A new look at decades of data from museum collections and surveys of leaf-litter ants in Florida reveals a steady decline in native ants and simultaneous increase in nonnative ants – even in protected natural areas of the state, researchers report.

The study tracked leaf-litter ant abundance from 1965 to 2019. Nonnative ants represented 30% of the 177 ground-dwelling species detected in surveys across the state in later years, the team reports. Their dominance grew most notably in southern Florida, where nonnatives increased from 43% to 73% over the decades studied. The nonnative ants are most likely arriving with goods transported to Florida from around the world.

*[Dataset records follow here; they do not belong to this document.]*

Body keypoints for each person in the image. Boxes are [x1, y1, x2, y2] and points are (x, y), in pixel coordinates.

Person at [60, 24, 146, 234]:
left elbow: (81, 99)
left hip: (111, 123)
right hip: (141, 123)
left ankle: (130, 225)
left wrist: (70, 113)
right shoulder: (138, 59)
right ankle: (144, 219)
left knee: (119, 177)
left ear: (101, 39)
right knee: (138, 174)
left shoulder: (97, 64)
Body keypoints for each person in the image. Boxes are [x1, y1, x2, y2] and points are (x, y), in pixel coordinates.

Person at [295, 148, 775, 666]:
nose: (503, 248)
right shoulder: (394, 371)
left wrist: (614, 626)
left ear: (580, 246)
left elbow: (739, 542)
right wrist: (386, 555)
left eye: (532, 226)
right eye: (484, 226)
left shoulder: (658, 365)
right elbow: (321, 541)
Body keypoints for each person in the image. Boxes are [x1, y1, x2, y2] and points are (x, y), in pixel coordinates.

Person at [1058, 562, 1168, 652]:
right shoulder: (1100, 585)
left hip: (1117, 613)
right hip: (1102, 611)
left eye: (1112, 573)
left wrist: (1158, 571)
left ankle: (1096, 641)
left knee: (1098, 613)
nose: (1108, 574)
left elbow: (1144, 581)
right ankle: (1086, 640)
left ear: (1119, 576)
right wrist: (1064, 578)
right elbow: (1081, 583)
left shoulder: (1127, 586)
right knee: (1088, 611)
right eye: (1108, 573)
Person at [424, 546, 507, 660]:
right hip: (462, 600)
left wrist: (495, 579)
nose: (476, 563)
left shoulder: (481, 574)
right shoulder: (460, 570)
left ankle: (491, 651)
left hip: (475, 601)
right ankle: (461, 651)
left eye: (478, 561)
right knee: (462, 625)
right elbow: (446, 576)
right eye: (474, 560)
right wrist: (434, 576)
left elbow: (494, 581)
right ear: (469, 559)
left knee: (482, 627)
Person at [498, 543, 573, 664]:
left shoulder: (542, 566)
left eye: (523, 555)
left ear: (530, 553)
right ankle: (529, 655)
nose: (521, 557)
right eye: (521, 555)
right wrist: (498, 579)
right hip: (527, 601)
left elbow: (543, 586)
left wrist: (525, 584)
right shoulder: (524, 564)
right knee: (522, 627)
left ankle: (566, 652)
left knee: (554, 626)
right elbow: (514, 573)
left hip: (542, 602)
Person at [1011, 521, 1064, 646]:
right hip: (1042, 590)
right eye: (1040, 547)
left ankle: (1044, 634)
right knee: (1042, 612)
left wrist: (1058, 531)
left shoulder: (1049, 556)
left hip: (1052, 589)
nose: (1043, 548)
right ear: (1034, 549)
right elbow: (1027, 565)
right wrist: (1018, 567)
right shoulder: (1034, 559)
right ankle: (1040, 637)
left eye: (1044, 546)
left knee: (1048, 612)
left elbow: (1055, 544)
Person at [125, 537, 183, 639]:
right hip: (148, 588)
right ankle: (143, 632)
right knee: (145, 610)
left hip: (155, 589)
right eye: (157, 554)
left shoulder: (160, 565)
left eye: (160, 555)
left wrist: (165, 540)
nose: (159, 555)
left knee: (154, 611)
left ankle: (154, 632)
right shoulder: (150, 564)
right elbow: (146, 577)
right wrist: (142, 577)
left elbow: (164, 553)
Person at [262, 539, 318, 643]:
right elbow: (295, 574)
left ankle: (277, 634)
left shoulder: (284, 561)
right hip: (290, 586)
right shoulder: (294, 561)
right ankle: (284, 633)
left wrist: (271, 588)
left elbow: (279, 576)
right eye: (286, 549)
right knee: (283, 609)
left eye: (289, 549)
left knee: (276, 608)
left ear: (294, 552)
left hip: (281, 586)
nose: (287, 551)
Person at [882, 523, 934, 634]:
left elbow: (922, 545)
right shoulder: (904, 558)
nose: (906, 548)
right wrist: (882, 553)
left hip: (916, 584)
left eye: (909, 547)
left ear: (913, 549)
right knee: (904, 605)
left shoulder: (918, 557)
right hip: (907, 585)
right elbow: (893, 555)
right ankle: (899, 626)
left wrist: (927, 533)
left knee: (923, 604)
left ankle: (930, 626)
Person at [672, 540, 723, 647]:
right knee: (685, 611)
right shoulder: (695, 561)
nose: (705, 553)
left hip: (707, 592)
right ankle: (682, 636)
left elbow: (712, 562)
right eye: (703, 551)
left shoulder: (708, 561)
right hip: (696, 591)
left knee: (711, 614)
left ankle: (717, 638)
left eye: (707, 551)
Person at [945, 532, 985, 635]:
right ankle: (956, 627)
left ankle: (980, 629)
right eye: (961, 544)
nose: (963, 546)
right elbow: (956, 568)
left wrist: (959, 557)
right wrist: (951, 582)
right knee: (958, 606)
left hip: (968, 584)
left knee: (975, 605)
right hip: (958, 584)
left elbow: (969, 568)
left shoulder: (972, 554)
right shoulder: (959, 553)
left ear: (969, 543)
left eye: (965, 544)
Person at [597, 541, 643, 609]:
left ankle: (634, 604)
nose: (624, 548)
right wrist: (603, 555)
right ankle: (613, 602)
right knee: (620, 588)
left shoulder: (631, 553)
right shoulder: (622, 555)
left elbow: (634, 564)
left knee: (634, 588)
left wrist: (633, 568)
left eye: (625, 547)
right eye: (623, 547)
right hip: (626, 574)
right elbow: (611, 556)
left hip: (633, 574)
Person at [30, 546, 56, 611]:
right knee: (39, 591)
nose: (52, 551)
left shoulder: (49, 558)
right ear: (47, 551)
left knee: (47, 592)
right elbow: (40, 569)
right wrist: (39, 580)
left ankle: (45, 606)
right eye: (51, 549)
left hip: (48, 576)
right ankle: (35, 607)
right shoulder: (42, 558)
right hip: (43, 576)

Reported in the journal Current Biology, the findings point to a potential future devoid of native ants, the researchers said.

“Leaf-litter ants tend to be very small, just a few millimeters in length, so moving through soil, leaves and other litter is like climbing over hills for them,” said University of Illinois Urbana-Champaign evolution, ecology and behavior professor Andrew Suarez, who led the research with Douglas Booher, a research entomologist with the U.S. Department of Agriculture Forest Service; and Corrie Moreau, a professor of entomology and of ecology and evolution at Cornell University. “Many of them are small specialist predators, like trap-jaw ants of the genus Strumigenys, which are solitary hunters that specialize in catching small arthropods like springtails.”